§ **TASK OBJECTIVE**
From the lesson on testing, repeat word for word the stretch from "What is the" through "of your package!".

§ **DOCUMENT PASSAGE**
-- start --
Testing

Last updated on 2024-12-03 | Edit this page

Overview

Questions

  • How can I know that my package works as expected?

Objectives

  • Understand why tests are useful
  • Learn how to create a battery of basic tests
  • Learn how to run the tests
  • Learn to not panic if a test fails
  • Optional: Learn how to perform a code check

What is the first thing you do after writing a function or another piece of code? Most likely, you try it, and figure out if it works as expected. Right? If the answer is yes, congratulations! You already know the very basics of testing!

The main lesson we’ll get out of this episode is that those tiny tests are extremely valuable. So much, that they deserve more than just being typed on the console and be forgotten forever. Tests deserve to be saved, and even more, rerun often. As we will see now, tests can actually be a built-in part of your package!
-- end --
[Collection entries]
-- start --
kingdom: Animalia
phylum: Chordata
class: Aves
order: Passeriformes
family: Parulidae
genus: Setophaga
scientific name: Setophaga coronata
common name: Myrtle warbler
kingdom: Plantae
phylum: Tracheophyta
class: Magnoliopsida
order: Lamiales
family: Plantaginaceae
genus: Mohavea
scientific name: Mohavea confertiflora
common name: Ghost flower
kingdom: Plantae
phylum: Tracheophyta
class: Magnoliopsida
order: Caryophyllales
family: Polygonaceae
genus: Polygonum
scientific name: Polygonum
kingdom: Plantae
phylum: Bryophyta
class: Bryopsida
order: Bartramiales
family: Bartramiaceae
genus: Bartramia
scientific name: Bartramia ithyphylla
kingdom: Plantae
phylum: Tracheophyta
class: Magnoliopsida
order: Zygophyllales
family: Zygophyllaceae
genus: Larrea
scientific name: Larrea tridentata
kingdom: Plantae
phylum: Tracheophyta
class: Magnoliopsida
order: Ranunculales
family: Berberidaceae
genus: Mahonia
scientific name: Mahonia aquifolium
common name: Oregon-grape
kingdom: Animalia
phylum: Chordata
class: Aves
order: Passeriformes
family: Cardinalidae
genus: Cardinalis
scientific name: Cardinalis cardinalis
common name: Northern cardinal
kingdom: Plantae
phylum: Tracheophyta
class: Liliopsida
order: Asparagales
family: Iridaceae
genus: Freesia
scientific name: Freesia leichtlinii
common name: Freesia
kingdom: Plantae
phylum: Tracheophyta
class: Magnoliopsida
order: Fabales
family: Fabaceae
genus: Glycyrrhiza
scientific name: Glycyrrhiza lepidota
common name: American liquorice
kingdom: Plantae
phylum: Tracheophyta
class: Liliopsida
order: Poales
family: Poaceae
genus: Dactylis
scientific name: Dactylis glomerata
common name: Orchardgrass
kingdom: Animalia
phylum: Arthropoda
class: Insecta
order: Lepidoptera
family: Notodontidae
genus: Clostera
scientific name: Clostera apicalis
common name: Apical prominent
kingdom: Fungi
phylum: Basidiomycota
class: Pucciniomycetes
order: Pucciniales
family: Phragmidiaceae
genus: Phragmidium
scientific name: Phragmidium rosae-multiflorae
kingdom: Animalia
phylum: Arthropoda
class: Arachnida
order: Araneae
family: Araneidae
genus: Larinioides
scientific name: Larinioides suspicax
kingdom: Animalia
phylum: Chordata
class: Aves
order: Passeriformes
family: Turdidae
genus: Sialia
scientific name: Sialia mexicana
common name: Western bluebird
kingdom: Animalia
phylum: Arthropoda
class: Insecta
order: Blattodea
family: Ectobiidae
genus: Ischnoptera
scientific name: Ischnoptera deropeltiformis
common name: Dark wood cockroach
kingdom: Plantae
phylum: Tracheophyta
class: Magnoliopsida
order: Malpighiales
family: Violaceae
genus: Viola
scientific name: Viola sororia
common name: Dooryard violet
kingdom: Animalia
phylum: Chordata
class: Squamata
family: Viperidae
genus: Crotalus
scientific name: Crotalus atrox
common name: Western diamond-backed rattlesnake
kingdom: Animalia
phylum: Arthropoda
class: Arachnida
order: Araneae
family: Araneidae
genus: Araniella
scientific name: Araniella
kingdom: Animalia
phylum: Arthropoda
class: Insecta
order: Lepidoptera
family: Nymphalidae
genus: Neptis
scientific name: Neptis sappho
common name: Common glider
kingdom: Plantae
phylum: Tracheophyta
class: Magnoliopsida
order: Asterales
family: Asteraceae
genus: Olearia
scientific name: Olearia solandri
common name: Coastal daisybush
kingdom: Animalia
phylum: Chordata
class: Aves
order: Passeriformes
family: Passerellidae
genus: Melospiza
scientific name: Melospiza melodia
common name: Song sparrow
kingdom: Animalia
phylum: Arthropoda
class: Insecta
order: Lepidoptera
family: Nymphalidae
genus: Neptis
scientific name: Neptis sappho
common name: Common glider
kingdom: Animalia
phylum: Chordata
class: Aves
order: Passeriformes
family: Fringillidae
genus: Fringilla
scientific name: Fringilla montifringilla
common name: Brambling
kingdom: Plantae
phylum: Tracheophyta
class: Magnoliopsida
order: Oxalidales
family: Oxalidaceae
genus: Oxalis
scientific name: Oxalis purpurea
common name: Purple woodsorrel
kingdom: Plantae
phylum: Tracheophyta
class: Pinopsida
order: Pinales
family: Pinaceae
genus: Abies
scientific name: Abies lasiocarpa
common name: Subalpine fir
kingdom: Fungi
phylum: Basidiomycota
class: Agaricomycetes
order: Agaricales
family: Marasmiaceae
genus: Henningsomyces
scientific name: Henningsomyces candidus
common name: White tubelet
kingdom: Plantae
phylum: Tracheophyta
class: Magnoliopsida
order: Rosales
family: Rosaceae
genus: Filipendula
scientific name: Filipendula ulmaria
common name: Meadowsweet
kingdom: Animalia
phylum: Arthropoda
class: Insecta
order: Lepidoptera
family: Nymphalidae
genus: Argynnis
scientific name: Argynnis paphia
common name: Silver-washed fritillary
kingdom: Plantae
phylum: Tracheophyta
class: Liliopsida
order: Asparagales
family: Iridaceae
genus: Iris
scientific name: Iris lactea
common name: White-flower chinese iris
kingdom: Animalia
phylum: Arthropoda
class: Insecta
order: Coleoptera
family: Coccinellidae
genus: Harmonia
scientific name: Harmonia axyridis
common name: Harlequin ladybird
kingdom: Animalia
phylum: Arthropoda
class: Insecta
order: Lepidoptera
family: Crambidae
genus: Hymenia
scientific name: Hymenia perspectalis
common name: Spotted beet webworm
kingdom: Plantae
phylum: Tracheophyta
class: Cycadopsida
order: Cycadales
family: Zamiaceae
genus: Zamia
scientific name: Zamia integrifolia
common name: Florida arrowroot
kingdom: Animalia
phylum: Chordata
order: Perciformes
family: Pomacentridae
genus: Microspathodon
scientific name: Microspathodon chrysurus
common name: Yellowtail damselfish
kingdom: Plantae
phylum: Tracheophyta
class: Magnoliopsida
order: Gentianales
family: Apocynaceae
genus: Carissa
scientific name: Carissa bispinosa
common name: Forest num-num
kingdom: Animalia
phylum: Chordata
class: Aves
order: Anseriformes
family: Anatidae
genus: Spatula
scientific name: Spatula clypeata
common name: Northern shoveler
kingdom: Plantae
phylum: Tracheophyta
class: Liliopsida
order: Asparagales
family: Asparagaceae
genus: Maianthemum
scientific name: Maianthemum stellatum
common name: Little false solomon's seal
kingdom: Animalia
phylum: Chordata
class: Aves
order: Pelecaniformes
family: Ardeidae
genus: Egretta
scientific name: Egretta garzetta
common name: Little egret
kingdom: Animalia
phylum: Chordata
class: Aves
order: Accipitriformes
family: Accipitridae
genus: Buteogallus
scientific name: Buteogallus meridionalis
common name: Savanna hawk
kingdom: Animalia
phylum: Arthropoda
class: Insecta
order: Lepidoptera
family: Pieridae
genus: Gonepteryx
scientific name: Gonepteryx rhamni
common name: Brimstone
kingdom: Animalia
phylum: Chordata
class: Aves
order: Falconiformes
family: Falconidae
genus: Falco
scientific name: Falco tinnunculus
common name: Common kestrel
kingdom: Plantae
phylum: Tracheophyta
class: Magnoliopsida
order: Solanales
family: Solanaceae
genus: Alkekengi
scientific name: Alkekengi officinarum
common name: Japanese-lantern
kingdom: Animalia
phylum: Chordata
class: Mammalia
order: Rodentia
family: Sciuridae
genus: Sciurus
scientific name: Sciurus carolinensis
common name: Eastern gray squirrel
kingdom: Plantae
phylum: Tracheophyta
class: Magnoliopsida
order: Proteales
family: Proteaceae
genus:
-- end --
§ **COMPLETED EXERCISE**
What is the first thing you do after writing a function or another piece of code? Most likely, you try it, and figure out if it works as expected. Right? If the answer is yes, congratulations! You already know the very basics of testing!

The main lesson we’ll get out of this episode is that those tiny tests are extremely valuable. So much, that they deserve more than just being typed on the console and be forgotten forever. Tests deserve to be saved, and even more, rerun often. As we will see now, tests can actually be a built-in part of your package!